This lesson assumes that you have completed Lesson 1: Using S-Plus under Windows and Creating a Report in Word.
The data you analyze when you work as a statistical analyst will come from many sources. Sometimes, you will enter it yourself by hand. For small to medium-size rectangular data sets, Microsoft Excel is a reasonable choice. Type variable names in the first row. Save the spreadsheet. Start S-Plus and import the spreadsheet using the S-Plus menu: File -> Import Data -> From File ...In this lesson we will learn how to import from the internet into S-Plus. The exact method will depend on the format of the data set being imported. The most general type of data set is an 'ASCII' file (raw text) with variable values separated by a character( e.g. : or , or TAB or arbitrary amounts of white space).
The data sets used in the textbook can be downloaded from http://www.math.yorku.ca/~georges/Data/Fox/.

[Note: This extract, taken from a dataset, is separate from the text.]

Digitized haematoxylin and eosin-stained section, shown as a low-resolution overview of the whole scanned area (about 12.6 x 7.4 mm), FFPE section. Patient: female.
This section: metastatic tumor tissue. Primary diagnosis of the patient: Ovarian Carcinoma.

They are in ASCII format. Each data set has two files associated with it. A '.dat' file contains the data and a '.cbk' file is a codebook describing the data set and its variables. Other sources of data might present the data in very different ways. With experience you will know how to transform the data into a form suitable for your statistical package, be it S-Plus or some other package like SAS. There are commercially available programs (e.g. DBMSCOPY) that facilitate the transformation of data from one format to another.
Three steps are required:
- Download the data to your computer.
- Examine the structure of the data, names and types of variables and codes for missing values.
- If necessary, edit the data so it conforms to a format that can be read into S-Plus.
- Prepare an S-Plus command (generally read.table) to read the data into S-Plus and run the command.
1. Downloading the data
- This can be done with Netscape, Microsoft Explorer or an FTP program. We will illustrate the procedure with Netscape Communicator 4.7.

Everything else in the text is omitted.